Data provided ->
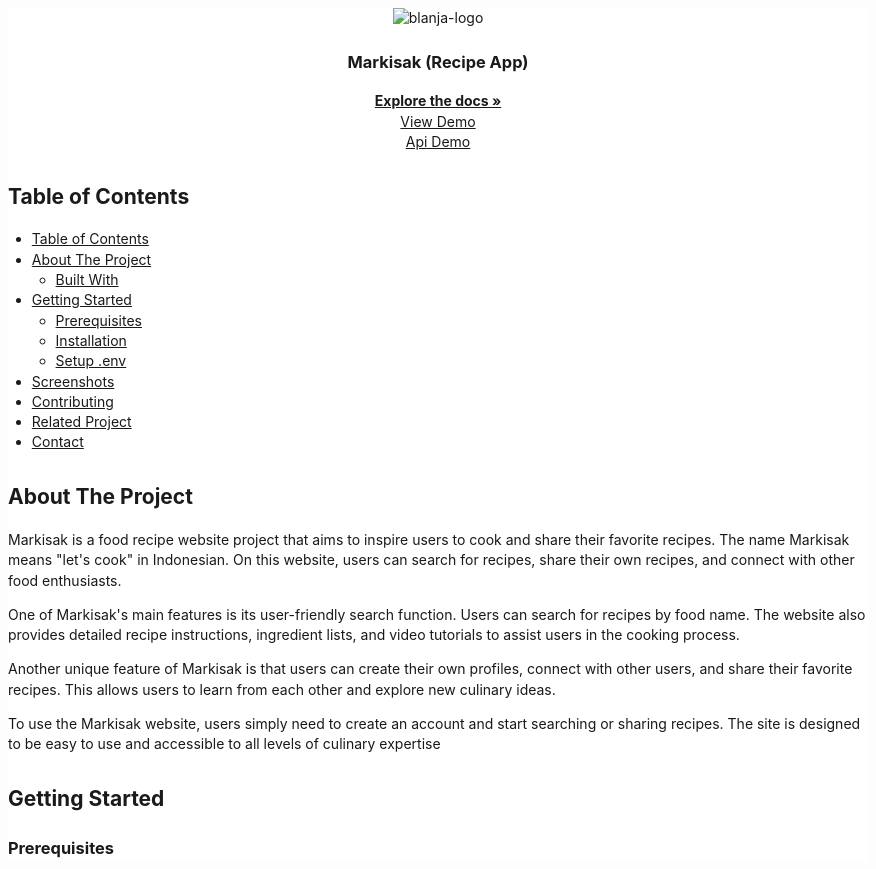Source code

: <p align="center">
<div align="center">
  <img height="150" src="./documentation/logo.png" alt="blanja-logo" border="0"/>
</div>
  <h3 align="center">Markisak (Recipe App)</h3>
  <p align="center">
    <a href="https://github.com/rizalyuniar/markisak-fe"><strong>Explore the docs »</strong></a>
    <br />
    <a href="https://markisak-fe.vercel.app/">View Demo</a>
    <br />
    <a href="https://markisak-be-production-ddec.up.railway.app/v1">Api Demo</a>
  </p>
</p>



## Table of Contents

- [Table of Contents](#table-of-contents)
- [About The Project](#about-the-project)
  - [Built With](#built-with)
- [Getting Started](#getting-started)
  - [Prerequisites](#prerequisites)
  - [Installation](#installation)
  - [Setup .env](#setup-env)
- [Screenshots](#screenshots)
- [Contributing](#contributing)
- [Related Project](#related-project)
- [Contact](#contact)



## About The Project

Markisak is a food recipe website project that aims to inspire users to cook and share their favorite recipes. The name Markisak means "let's cook" in Indonesian. On this website, users can search for recipes, share their own recipes, and connect with other food enthusiasts.

One of Markisak's main features is its user-friendly search function. Users can search for recipes by food name. The website also provides detailed recipe instructions, ingredient lists, and video tutorials to assist users in the cooking process.

Another unique feature of Markisak is that users can create their own profiles, connect with other users, and share their favorite recipes. This allows users to learn from each other and explore new culinary ideas.

To use the Markisak website, users simply need to create an account and start searching or sharing recipes. The site is designed to be easy to use and accessible to all levels of culinary expertise



## Getting Started

### Prerequisites
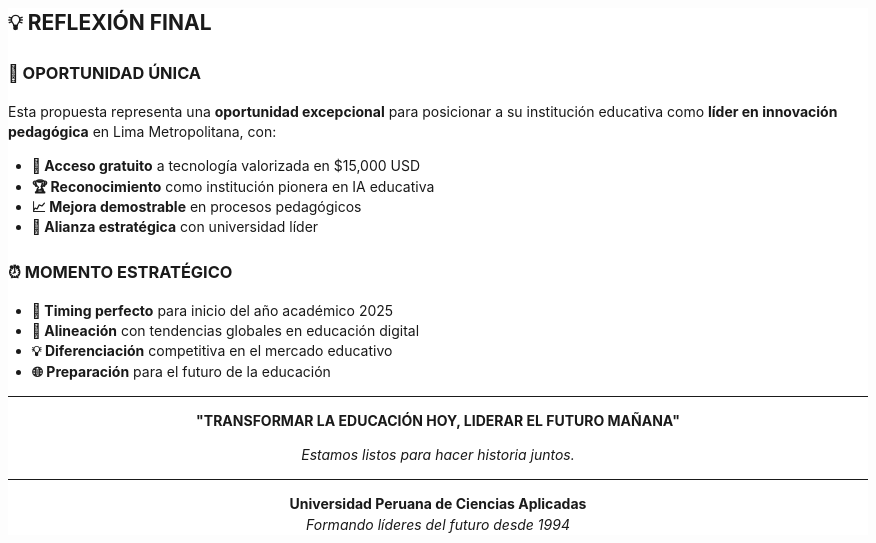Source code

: 
## 💡 REFLEXIÓN FINAL

### **🌟 OPORTUNIDAD ÚNICA**

Esta propuesta representa una **oportunidad excepcional** para posicionar a su institución educativa como **líder en innovación pedagógica** en Lima Metropolitana, con:

- **🚀 Acceso gratuito** a tecnología valorizada en $15,000 USD
- **🏆 Reconocimiento** como institución pionera en IA educativa  
- **📈 Mejora demostrable** en procesos pedagógicos
- **🤝 Alianza estratégica** con universidad líder

### **⏰ MOMENTO ESTRATÉGICO**

- **📅 Timing perfecto** para inicio del año académico 2025
- **🎯 Alineación** con tendencias globales en educación digital
- **💡 Diferenciación** competitiva en el mercado educativo
- **🌐 Preparación** para el futuro de la educación

---

<div align="center">

**"TRANSFORMAR LA EDUCACIÓN HOY, LIDERAR EL FUTURO MAÑANA"**

*Estamos listos para hacer historia juntos.*

---

**Universidad Peruana de Ciencias Aplicadas**  
*Formando líderes del futuro desde 1994*

</div> 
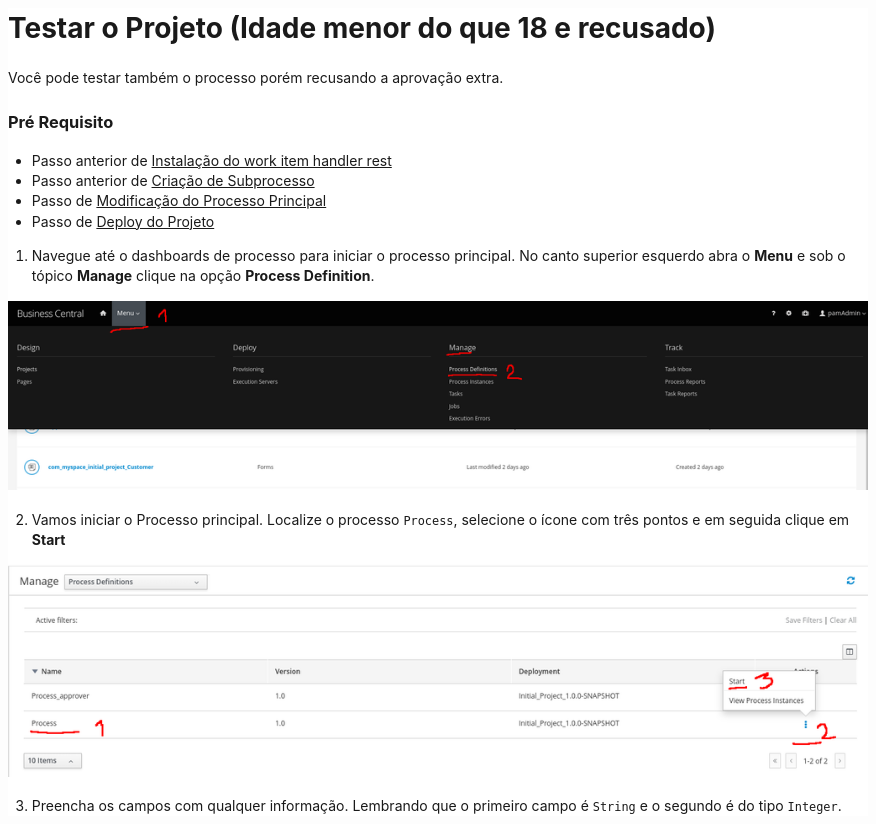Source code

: 
Testar o Projeto (Idade menor do que 18 e recusado)
===============================

Você pode testar também o processo porém recusando a aprovação extra.

### Pré Requisito

- Passo anterior de [Instalação do work item handler rest](#instalação-work-item-handler-rest)
- Passo anterior de [Criação de Subprocesso](#criação-subprocesso)
- Passo de [Modificação do Processo Principal](#modificação-processo-principal)
- Passo de [Deploy do Projeto](#deploy-do-projeto)

1. Navegue até o dashboards de processo para iniciar o processo principal. No canto superior esquerdo abra o **Menu** e sob o tópico **Manage** clique na opção **Process Definition**.

![](images/test_process_definition.png)

2. Vamos iniciar o Processo principal. Localize o processo `Process`, selecione o ícone com três pontos e em seguida clique em **Start**

![](images/test_start_process.png)

3. Preencha os campos com qualquer informação. Lembrando que o primeiro campo é `String` e o segundo é do tipo `Integer`.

Assignment ->
Please show every line in the material above that contains the string "connect". Case counts.

Completed task ->
Markisak is a food recipe website project that aims to inspire users to cook and share their favorite recipes. The name Markisak means "let's cook" in Indonesian. On this website, users can search for recipes, share their own recipes, and connect with other food enthusiasts.
Another unique feature of Markisak is that users can create their own profiles, connect with other users, and share their favorite recipes. This allows users to learn from each other and explore new culinary ideas.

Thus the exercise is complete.